Mirror, mirror on the wall


In addition to my day job, I am also the mother to three wonderful kids. One of the fun things about being a parent is the different lens they offer me for thinking about human characteristics and capacities and how they shape our experiences and effectiveness. For example, if you show my four-month-old daughter a mirror, she just sees lights and shifting shapes – no awareness that it is “her” in the reflection. If you show my three-year-old son a mirror, he says “hey, that’s me!” But if you show my almost-six-year-old a mirror, he will preen and try on various persona.
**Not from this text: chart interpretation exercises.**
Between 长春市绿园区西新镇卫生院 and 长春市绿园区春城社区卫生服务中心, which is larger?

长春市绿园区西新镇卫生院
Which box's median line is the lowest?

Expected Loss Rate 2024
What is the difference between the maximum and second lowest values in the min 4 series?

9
In a similar vein, my daughter has no conception yet that she and I are distinct beings; my middle son understands this but doesn’t appreciate that my perspective of him might differ from his own; my eldest can consciously observe both me and himself and then manipulate his behavior to influence my perceptions. Self-awareness, self-monitoring, and impression management behaviors are learned and developed. Even adults have varying levels of these skills. I have unfortunately seen too many people run aground, not because of lack of talent, but because they lack these basic building blocks of social effectiveness. We have all known people who just weren’t coming across the way they wanted. The peer in another department who comes off as cold and condescending may inadvertently be projecting arrogance in an attempt to cover up a lack of confidence. The coworker who everyone sees as smarmy and obnoxious probably thinks he seems witty and engaging. Sometimes the self we project does not match the version we see in our internal “mirror,” which can have disastrous consequences for careers and reputations.
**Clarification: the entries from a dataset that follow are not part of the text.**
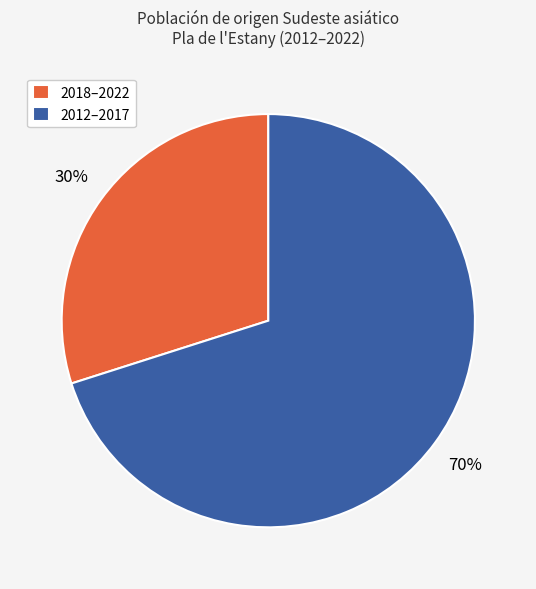

To the nearest percent, what is the combined percentage of 2018–2022 and 2012–2017?

100%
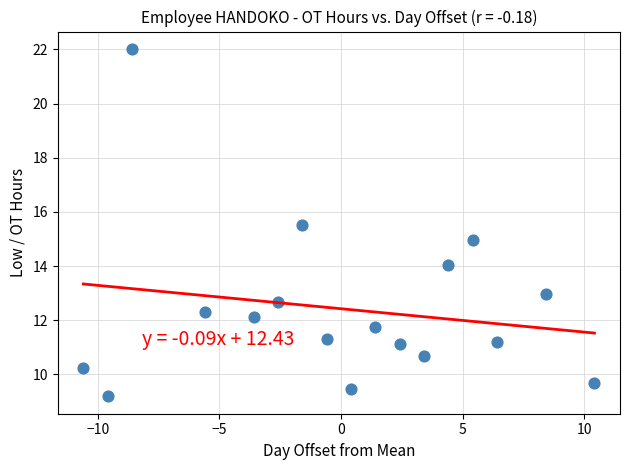

What is the range of Y values (max minus min)?

12.8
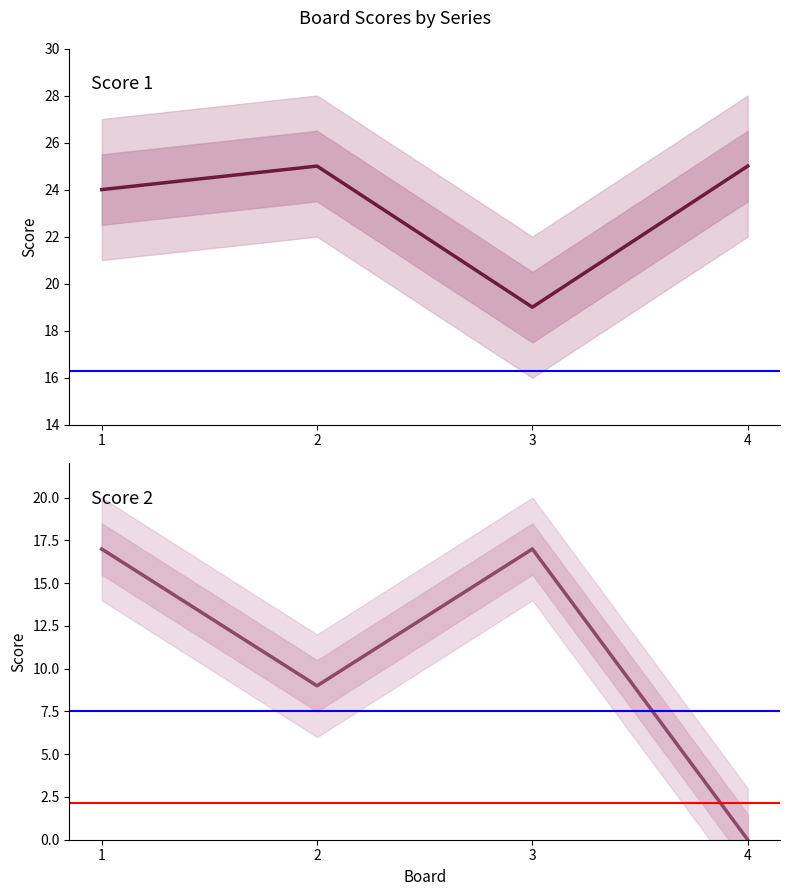

Which category has the lowest value in the Score 1 series?

3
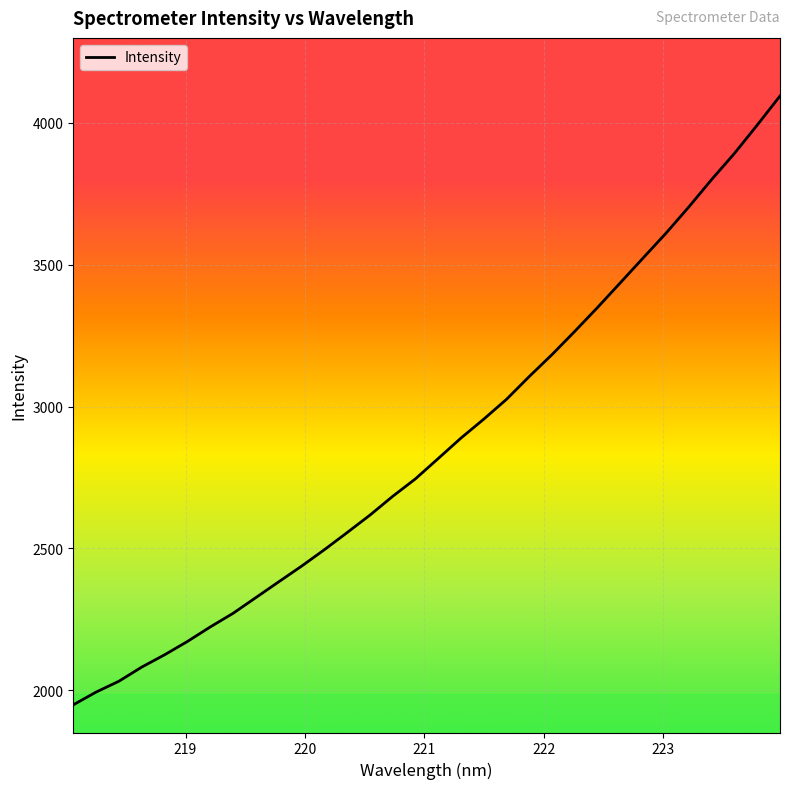

What is the sum of all values?

91741.6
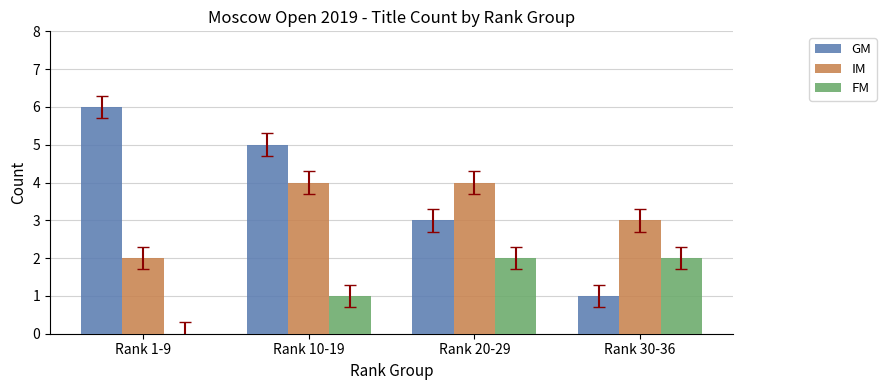

Count the GM values in the range 3 to 6.

3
Awareness, of both ourselves and others, serves as the foundation of these skills. I think most of the time people block out this information because it is threatening – what does it mean if there is dissonance between how I want to be seen and how I actually am seen by others? But without critical self-observation and external feedback, we have no way of knowing whether and how our self-perceptions are off, when what we believe about ourselves, or what we believe we project to other people, is not what we think it is. Other awareness gives us insight into how they are responding to us and how it jibes with how we want to be seen so that we can adapt our behavior to influence others’ perceptions of us. Perhaps this seems inauthentic. Maybe you think “I yam what I yam” and expect others to take you as you are. As with most things, balance is key. We shouldn’t strive to become such effective social chameleons that we act a part with every person we meet – it’s all about effectiveness and intent. If my “direct and forthright communication style” is another person’s “brusque, aggressive communication style” it would be helpful for us both if I could learn to moderate the way I communicate. If your extraversion overwhelms others, it is compassionate, not dishonest, to learn to dial it down a notch among the more introverted.

Some of the recommendations we offer people who are working on their interpersonal or presentation skills are, “match your delivery to the message” (e.g., if you are delivering bad news and want people to respond calmly, speak calmly; if you want people to be excited, show excitement) and “match your energy to that of the audience” (i.e., find a middle ground between your energy and the audience to create simpatico between you). Both recommendations require that you be aware of your behavior and how others are responding to it. I recently considered these recommendations in light of research on mirror neurons, which provide the social structure of our brain and serve as the foundation empathy. When we observe others, these neurons fire and give us a micro-experience of what others are doing and feeling, which allows us to understand others’ experiences and reactions. Our very brains are wired to support social cohesion. Your task is to remove the filters and blinders that prevent you from seeing clearly.

Two paths to awareness are body awareness and meta-cognition. If you feel tense or angry, you communicate it loudly to others through a clenched jaw or hands. If you feel ill at ease or unconfident, that will be communicated as well, through closed-off postures and nervous gestures. Practicing doing a “body scan” can help you understand how you are seen from the outside. The ability to observe and think about your own thinking is can also be developed. Pay attention to the thoughts skirting along the surface of your consciousness. Test them – are they really true? What if the opposite thought were true – how would you feel then? Awareness of your thoughts helps you get in charge of your feelings. Ultimately, it is the content of the mind that fuels feelings, thereby animating our bodies and determining our impact.

What is the impact you want to make? Who are you and who do you want to be? As we have seen before, the answers to these questions are inextricably linked – you can shape who you become by how you behave, in effect “faking it ’til you make it.” Developing and projecting positivity, courage and conviction, and emotional control effectively demonstrates to others that you are a likeable and worthy person to follow.  Effective leaders and managers use self-awareness and interpersonal insight to manage the impressions others have of them, and through this, achieve their influence.